Source records –
........

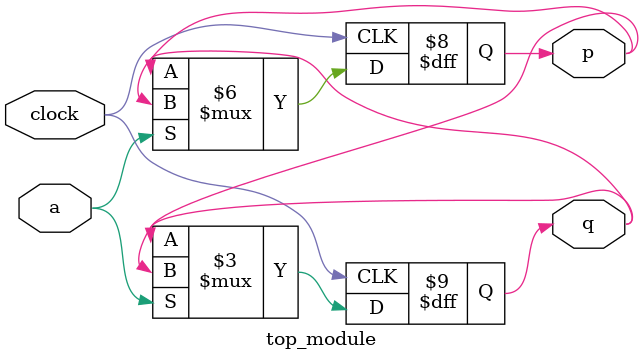
<source format=sv>
module top_module (
	input clock,
	input a,
	output reg p,
	output reg q
);
    always @(posedge clock) begin
        if (a) begin
            p <= q;
            q <= p;
        end else begin
            p <= p;
            q <= q;
        end
    end
endmodule

</source>
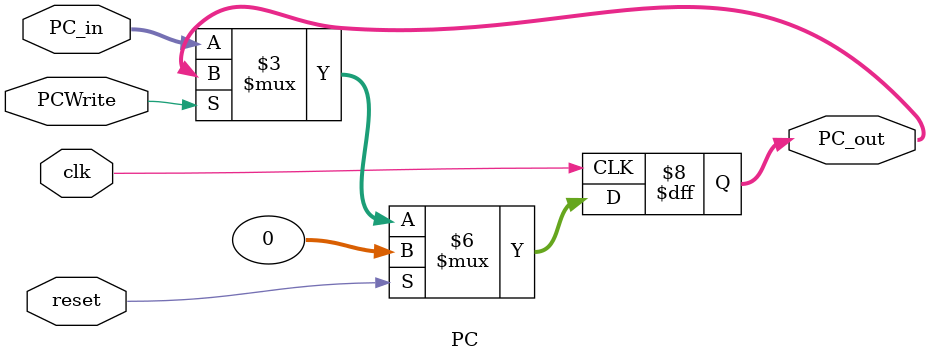
<source format=v>
`timescale 1ns / 1ps


module PC(
    input               clk, reset,
    input               PCWrite,
    input        [31:0] PC_in,
    output reg   [31:0] PC_out);
    
    always @(posedge clk) begin
        if(reset)         PC_out <= 31'b0;
        else if(PCWrite)  PC_out <= PC_out;
        else              PC_out <= PC_in;
    end

endmodule

</source>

........

Task requirements –
The lines from the one with "always @(posedge clk) begin" through the final line of the data are to be reproduced exactly, both included, with no other lines.

Solution for this exercise –
    always @(posedge clk) begin
        if(reset)         PC_out <= 31'b0;
        else if(PCWrite)  PC_out <= PC_out;
        else              PC_out <= PC_in;
    end

endmodule

</source>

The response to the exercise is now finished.